Source: RT
Iran accuses Israel and the USA of assassinating an Iranian nuclear
professor in Tehran, pointing to a string of attacks against such
scientists in the country.
Both countries have denied the accusations, according to AP.
Iran's vice-president reacted to the attack by saying it would not stop "progress" in the country's nuclear program.
“Those
who claim to be combating terrorism have targeted Iranian scientists.
They should know that Iranian scientists are more determined than ever
in striding towards Iran's progress," Vice President Mohammad Reza Rahimi told state television.
Identified
by Iranian media as Mostafa Ahmadi Roshan, the chemistry expert was
killed on January 11 in a car-bomb explosion, while two others were
injured.
"This morning a motorcyclist attached a bomb to a Peugeot 405, which exploded," the deputy governor of Tehran province, Safar Ali Baratloo, was quoted by the ILNA news agency as saying.
The magnetic bomb, attached under Mostafa Ahmadi Roshan’s car, went off at a faculty of Iran's Allameh Tabatai University.
"The
bomb was a magnetic one and the same as the ones previously used for
the assassination of the scientists, and the work of the Zionists
[Israelis]," Fars quoted Safarali Baratloo as saying.
Mostafa
Ahmadi Roshan, 32, was a director of the Natanz Uranium enrichment
facility in central Iran and specialized in making polymeric membranes
which are used to separate gases. The technology of gas separation is
required for the enrichment of uranium.
The blast follows
confirmation made by the International Atomic Energy Agency on Monday
that Iran has begun to enrich uranium in a new, underground bunker in
Fordo, southwest of Tehran. The United States, Britain, France and
Germany responded to the IAEA’s conformation, calling it an unacceptable
"violation" of UN Security Council resolutions.
The
blast, which comes amid extremely high international tensions over
Iran's nuclear program, is not the first crime against Iranian
scientists involved in nuclear activities. Another three scientists were
killed in 2010 and 2011 in similar circumstances. Those attacks were
also considered by Iranian officials as assassination operations carried
out by Israel's Mossad intelligence service, possibly with help from US
counterparts.
The international community believes, though,
that Iran’s nuclear program is merely a front for its ambitions to
create a nuclear weapon.
Tehran firmly denies that its nuclear
program is for anything other but peaceful purposes and threatened to
close the strategically important Strait of Hormuz, if Israel or the
United States attacks Iran.
Dr. Maher Salloum of the Universal
Peace Federation, believes Iran’s claims that the US or Israel were
behind the assassination is a fair accusation.
“Consecutive
assassinations against nuclear scientists inside Iran will lead to an
example of how the West, actually, and the US, specifically, through
Mossad or through the CIA, will always engineer or handle such
assassinations inside Tehran,” he told RT.

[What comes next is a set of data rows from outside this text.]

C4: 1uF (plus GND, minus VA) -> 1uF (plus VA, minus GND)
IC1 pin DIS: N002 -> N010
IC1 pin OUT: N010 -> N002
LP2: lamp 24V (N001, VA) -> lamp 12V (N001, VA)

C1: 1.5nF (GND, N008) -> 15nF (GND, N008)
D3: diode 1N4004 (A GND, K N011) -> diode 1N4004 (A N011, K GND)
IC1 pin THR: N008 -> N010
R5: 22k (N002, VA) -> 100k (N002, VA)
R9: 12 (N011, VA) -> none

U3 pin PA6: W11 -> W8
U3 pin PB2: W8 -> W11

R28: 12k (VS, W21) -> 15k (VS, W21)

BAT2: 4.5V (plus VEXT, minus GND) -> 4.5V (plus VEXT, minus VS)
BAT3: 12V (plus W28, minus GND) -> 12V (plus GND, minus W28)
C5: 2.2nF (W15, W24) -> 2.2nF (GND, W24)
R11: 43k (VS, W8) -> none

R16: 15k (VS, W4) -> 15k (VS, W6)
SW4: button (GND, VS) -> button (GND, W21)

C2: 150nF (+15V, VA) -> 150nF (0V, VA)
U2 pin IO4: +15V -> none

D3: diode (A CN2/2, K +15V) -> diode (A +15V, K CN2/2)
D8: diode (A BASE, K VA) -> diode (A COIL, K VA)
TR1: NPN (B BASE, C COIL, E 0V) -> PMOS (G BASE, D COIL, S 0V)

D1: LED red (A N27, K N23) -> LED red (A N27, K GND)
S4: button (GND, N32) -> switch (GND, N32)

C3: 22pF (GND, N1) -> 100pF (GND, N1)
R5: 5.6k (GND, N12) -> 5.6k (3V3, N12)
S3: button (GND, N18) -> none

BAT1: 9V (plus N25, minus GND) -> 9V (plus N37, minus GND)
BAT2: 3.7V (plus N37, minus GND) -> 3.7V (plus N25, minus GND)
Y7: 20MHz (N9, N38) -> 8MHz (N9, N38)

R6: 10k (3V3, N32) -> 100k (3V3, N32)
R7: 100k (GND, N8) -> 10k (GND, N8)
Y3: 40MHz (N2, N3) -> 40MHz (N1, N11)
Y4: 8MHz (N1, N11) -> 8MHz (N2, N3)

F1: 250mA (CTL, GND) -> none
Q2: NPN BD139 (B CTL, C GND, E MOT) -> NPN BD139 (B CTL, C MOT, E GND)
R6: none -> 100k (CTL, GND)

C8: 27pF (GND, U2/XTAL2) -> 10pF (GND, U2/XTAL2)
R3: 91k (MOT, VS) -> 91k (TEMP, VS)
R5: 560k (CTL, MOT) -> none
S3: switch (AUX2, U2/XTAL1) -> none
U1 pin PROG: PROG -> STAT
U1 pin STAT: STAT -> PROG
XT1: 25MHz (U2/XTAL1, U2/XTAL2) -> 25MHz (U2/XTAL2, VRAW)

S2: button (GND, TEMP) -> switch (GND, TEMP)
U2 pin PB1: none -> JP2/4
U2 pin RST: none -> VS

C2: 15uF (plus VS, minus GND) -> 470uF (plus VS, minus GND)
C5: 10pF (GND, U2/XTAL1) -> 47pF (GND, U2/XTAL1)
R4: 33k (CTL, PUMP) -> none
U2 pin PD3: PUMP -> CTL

Salloum also said a regional war would be likely if both sides continue escalating tensions. “I
am predicting a certain regional war in the area if tension grows by
time, and incidents, they grow like a snowball in the Gulf region, and
specifically in the Strait of Hormuz, where Iran has shown its military
power. So this will eventually escalate the situation inside the Gulf
and specifically in Hormuz.”
War correspondent Eric Margolis
told RT that the latest assassination, which he describes as an
international crime, will not seriously affect Iran’s nuclear program. “It
may slow things down, but it won’t end them because Iran is a big
country, it has a large cadre of scientists. It will continue to work.”
According
to Margolis, possible retaliation from Iran could be directed against
Israeli or American scientific figures or diplomats in the region. “The Iranians are very anxious to get revenge, but they are being cautious because war seems not so far away in the Gulf,” he added.